So ist es. Ein Mann der Praxis. 

Außerdem würde ich jetzt ganz bestimmt nicht versuchen den Rucksack unter 5kg zu packen und dann 1 kg Wasser an den Rucksack zu heften. Mit ein bisserl Hirn und rechtzeitigem Auftanken der vorhanden Trinkflasche kannst dir auf die billigste und kostengünstigste Art und Weise einen ganzen Kilo sparen. Kaum zu glauben bei einem Sport wo jedes Gramm ein Vermögen kostet. Wer in einem Gebirgsbach auftankt wird meist kein Problem mit Spritzkübeln der Bauernschaft haben.
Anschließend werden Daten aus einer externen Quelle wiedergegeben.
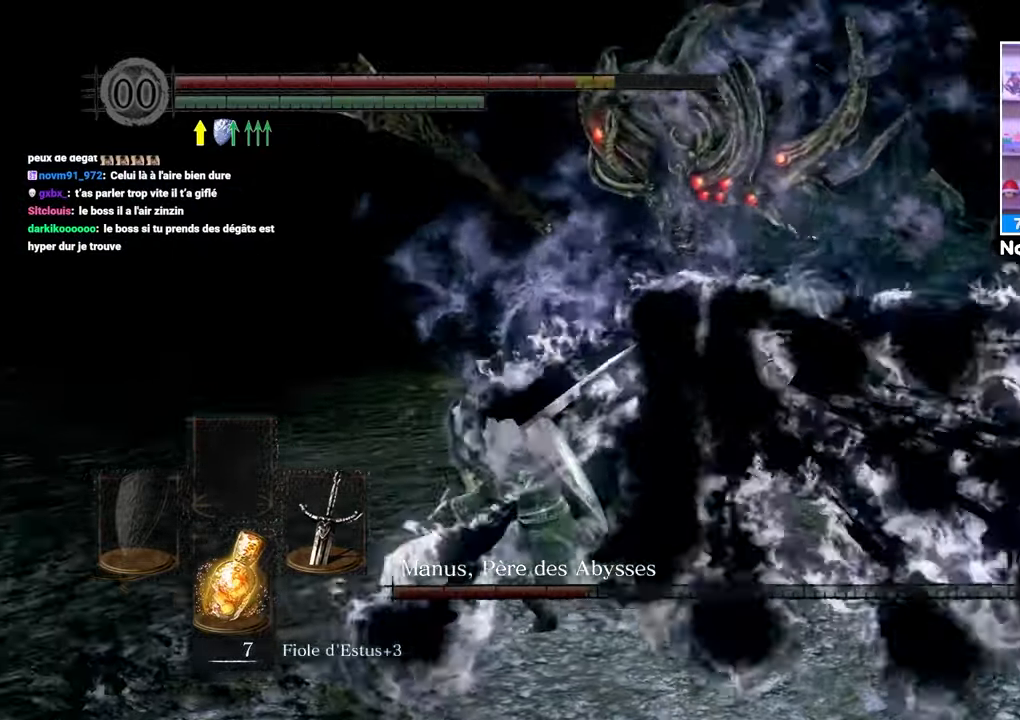
{"dt_ms": 500, "buttons": [], "left_stick": "left", "right_stick": "center", "events": [[117, "B", "up"]]}
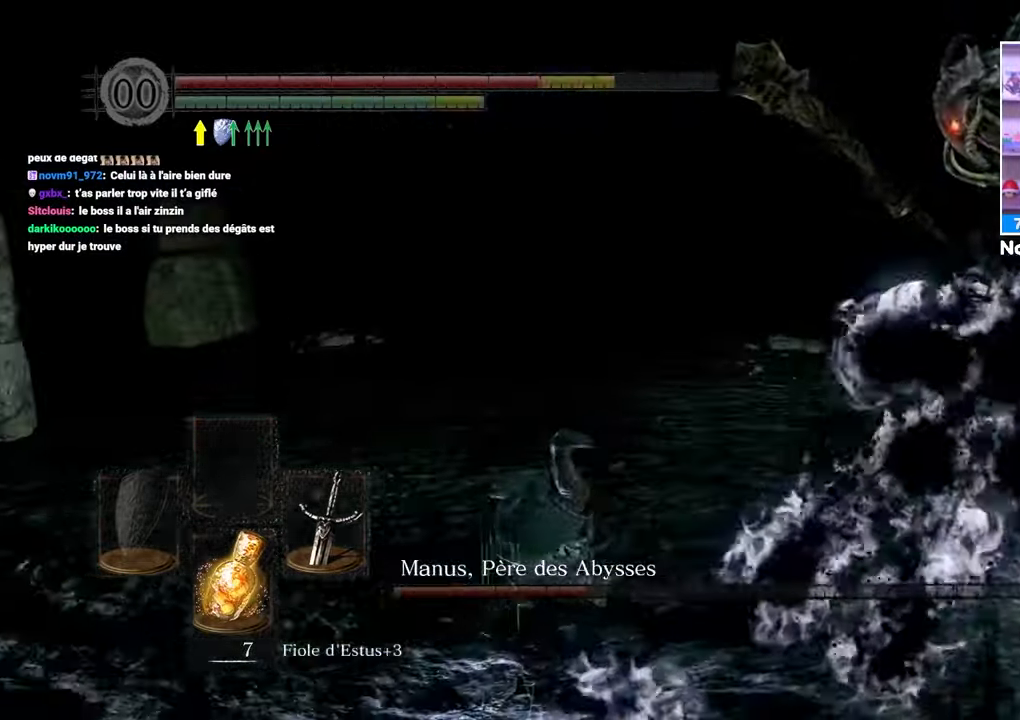
{"dt_ms": 500, "buttons": [], "left_stick": "left", "right_stick": "center", "events": [[17, "DPAD_UP", "down"], [83, "DPAD_UP", "up"], [83, "right_stick", "right"], [283, "right_stick", "center"]]}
Desto höher du kommst desto weniger haben die die Möglichkeit ihren Dünger auf der Alm zu verspritzen und das machen die auch nicht jeden Tag, sondern vielleicht 2 bis 3 mal das Jahr.

Wegen den ganzen Bedenken über die Trinkwasserqualität: Ich, meine Familie, Freunde und Bekannten (sogar der Engländer) macht das seit ewigen Zeiten, dass wir aus Bächen und Brunnen unser Wasser beziehen und das ist über 33 Jahre gut gegangen. Ich glaub auch nicht, dass wir Österreicher bezüglich der Hygiene hinter Deutschland liegen und genau so wenig im Darm vertragen wie ihr. Alles Quatsch was da über Bakterien in fließenden Gewässern gesagt wird. Da würde ich mir über die Trinkwasserqualität in Städten mehr sorgen machen. Ach ja, da habens ja tonnenweise Chlor drinnen. ... was ja auch recht gesund sein soll.


----------



## All-Mountain (14. Dezember 2009)

Seh ich auch so. Wenn nicht gerade die Kühe direkt oberhalb des Bachs stehen und/oder das Wasser leicht nach Kuhdung riecht, kann man im Gebirge Wasser bedenkenlos in die Trinkflasche füllen und trinken. 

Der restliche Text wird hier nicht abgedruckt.